In my life, I have tended to have more deep relationships with women than with men. They’re more open about their feelings and less macho as a rule. At one point, I was very much in love with a man, though. It was while I was at Yale Drama School. I had two roommates and was in love with one of them. And then he had an affair with the other roommate, so I’d have to lie there and listen to them have sex through the wall. He knew I was in love with him, and eventually we tried a little sex. It wasn’t even terrible, but we just totally miscommunicated.

When I was growing up, if I slept with a guy, I would try to sleep with a woman soon after, to clear the taint. At the time, I felt it was better to be with a woman than a man. I certainly knew it would be easier. I think it’s quite possible that if times had been different, I would have become a gay man, but I’m very happy that I’m not. That would have been a limitation for me. I like sex with both men and women, and I feel emotionally connected to both men and women.

In 1965, I began seeing a therapist, and he thought I should choose being straight or gay and that life would be better if I were straight. There was a period where a guy would be into me and I’d tell him, “I’m trying to give that up.” I now regret that enormously.

Oddly, sex has improved as I’ve gotten older.

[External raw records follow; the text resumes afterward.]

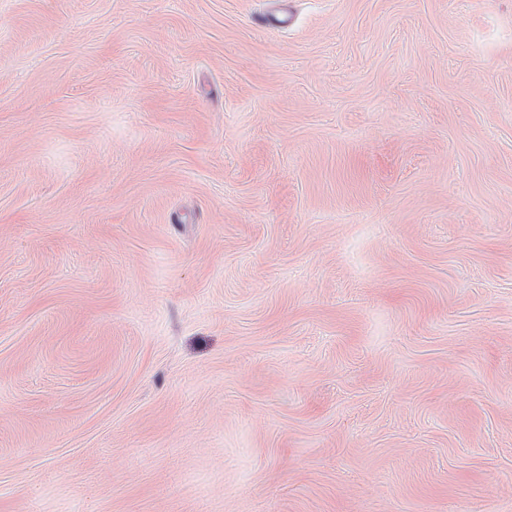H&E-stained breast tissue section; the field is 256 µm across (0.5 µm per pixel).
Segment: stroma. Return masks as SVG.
<instances>
[{
	"label": "stroma",
	"mask_w": 512,
	"mask_h": 512,
	"mask_svg": "<svg viewBox=\"0 0 512 512\" xmlns=\"http://www.w3.org/2000/svg\"><path fill=\"white\" fill-rule=\"evenodd\" d=\"M0 0V512H512V0Z\"/></svg>",
	"instance_id": "1"
}]
</instances>
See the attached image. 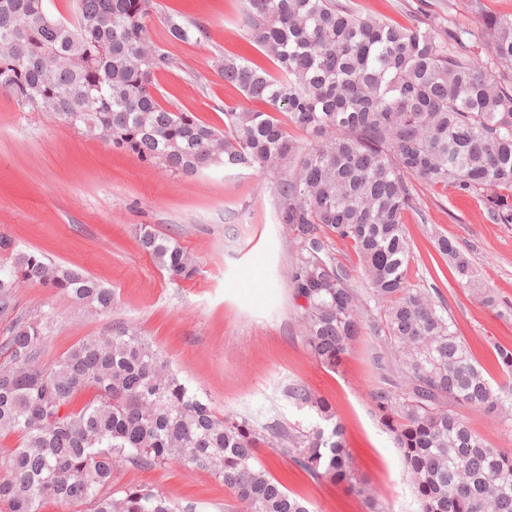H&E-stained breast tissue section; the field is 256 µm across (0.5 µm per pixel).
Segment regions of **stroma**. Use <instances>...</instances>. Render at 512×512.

After I started living with the woman who became my wife, sex got better and better because we practiced, and I think that would have been true whether I ended up with a man or a woman.

My wife and I have now been living together 40 years and married for 31. She knows I’m bi and says it makes me more interesting. I met her in 1970 on Fire Island, though not the Pines or Cherry Grove. It was in Ocean Ridge, a community near Davis Park. After Joan and I got together, I didn’t think, Now I’m safe. The guilt I felt only lessened as we went through the seventies and everybody loosened up about what you could do sexually. I’m really very lucky that I don’t have to hide anymore. Though occasionally I meet a guy and say I’m bi and he says, “No, you’re not. You’re gay.”